▸ Instruction
In the lines running from the line with "### Register single file as table" to the line with "This will open the **Add table** popup modal.", switch "three dots icon" to "ellipsis icon". Give back only those lines with nothing else changed.

▸ Input material
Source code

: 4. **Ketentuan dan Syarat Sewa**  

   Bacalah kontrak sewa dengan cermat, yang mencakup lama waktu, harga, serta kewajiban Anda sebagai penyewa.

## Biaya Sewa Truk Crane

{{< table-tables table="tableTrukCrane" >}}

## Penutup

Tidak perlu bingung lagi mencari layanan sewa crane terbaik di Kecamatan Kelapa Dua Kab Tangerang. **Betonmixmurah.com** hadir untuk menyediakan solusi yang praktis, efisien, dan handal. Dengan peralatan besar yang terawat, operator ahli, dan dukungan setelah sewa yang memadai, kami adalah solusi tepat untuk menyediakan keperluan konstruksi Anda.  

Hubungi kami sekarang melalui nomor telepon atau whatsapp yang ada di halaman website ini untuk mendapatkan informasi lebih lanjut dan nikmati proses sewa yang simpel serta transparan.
...
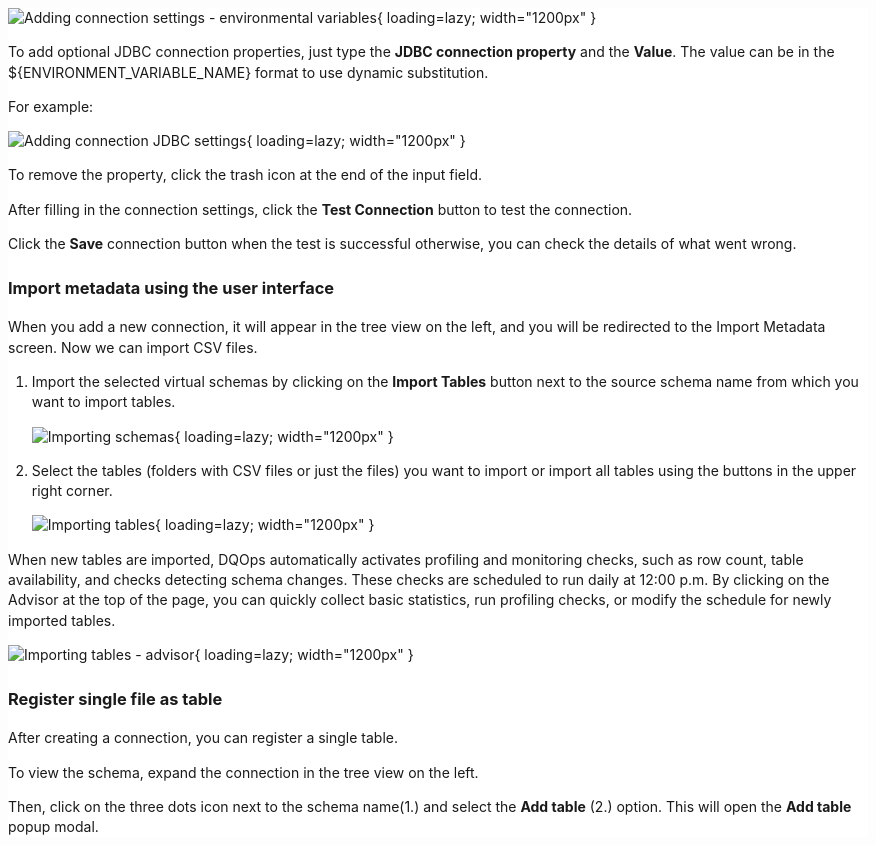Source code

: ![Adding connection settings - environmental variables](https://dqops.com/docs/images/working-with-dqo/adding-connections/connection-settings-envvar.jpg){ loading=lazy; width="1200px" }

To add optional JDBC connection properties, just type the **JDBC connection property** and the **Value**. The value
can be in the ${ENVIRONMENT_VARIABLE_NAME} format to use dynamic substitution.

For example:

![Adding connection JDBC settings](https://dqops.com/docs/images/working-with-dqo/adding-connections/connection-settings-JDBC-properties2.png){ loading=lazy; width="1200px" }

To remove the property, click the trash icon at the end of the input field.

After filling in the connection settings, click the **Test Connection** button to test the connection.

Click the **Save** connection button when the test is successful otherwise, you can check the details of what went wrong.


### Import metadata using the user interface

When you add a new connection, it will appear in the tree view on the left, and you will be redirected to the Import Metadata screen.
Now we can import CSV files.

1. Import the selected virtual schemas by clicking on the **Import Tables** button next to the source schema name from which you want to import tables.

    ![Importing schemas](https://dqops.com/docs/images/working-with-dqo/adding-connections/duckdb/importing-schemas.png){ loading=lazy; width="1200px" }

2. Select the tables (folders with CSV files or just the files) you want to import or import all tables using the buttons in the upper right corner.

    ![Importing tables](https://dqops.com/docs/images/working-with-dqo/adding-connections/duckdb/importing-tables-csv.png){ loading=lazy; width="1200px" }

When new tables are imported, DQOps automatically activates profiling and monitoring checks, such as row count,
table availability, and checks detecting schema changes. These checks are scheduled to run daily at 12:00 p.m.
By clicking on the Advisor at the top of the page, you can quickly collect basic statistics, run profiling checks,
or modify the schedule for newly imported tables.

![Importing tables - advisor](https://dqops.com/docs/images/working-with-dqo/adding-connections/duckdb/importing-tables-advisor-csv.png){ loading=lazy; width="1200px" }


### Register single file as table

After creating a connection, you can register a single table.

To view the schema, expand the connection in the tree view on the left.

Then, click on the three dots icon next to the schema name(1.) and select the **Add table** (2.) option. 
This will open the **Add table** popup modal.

▸ Task output
### Register single file as table

After creating a connection, you can register a single table.

To view the schema, expand the connection in the tree view on the left.

Then, click on the ellipsis icon next to the schema name(1.) and select the **Add table** (2.) option. 
This will open the **Add table** popup modal.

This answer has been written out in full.